Durante todos los años de la investigación, cada vez que me sentía frustrado o estancado, venía al bosque. El bosque siempre me ayudaba. En el bosque encontraba la paz que alguna vez había encontrado en el Círculo. Aún sin mi habilidad, había aprendido a compartir mi ser con la naturaleza que me rodeaba. Había desarrollado una relación de comunión con las plantas y los animales de aquel bosque.

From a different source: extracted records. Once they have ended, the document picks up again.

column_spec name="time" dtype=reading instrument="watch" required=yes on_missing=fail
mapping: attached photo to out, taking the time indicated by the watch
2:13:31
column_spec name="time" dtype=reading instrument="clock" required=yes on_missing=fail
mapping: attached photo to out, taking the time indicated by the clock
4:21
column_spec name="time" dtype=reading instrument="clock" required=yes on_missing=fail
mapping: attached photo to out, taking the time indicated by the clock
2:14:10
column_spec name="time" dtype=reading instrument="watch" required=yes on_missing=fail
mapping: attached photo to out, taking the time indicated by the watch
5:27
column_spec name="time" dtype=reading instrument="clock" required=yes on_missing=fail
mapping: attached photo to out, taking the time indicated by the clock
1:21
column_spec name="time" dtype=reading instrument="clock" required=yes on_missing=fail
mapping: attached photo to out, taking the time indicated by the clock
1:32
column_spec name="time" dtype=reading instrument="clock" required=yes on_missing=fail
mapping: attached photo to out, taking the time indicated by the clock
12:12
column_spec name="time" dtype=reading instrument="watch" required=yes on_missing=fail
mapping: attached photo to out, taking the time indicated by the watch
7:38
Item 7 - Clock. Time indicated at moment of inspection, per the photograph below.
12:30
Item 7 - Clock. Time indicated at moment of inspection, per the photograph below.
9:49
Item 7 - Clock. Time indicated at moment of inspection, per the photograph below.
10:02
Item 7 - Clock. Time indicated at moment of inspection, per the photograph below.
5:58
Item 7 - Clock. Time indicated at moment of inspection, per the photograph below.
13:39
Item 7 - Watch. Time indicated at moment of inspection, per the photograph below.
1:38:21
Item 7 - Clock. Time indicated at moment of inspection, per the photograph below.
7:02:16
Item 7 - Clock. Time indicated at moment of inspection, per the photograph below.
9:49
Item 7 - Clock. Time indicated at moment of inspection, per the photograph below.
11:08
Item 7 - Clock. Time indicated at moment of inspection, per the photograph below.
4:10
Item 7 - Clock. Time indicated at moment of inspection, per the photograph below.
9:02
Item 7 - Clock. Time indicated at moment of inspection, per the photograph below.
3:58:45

Esta vez, dos días en el bosque me habían sosegado lo suficiente como para permitirme pensar con más claridad. Había aceptado que debía enviar a Miguel al Círculo y que yo no podía usar la cúpula para ir en su lugar. Había comprendido que de alguna manera descubriría la forma de construir la cúpula con las características necesarias para activar el portal, solo tenía que seguir buscando, no rendirme. También había abrazado la idea de buscar otro portal y volver a entrar al Círculo para terminar con mi misión, para combatir a Wonur. Lo que todavía no había aceptado era el hecho de que no podía hacer nada para evitar la muerte de Dana. No me importaba que Humberto dijera que el hecho era inamovible, que ya había ocurrido y que no podía cambiarse: de alguna forma, encontraría la manera de alterar las cosas y salvarla. Violaría la paradoja o crearía otra si fuera necesario, pero Dana no moriría.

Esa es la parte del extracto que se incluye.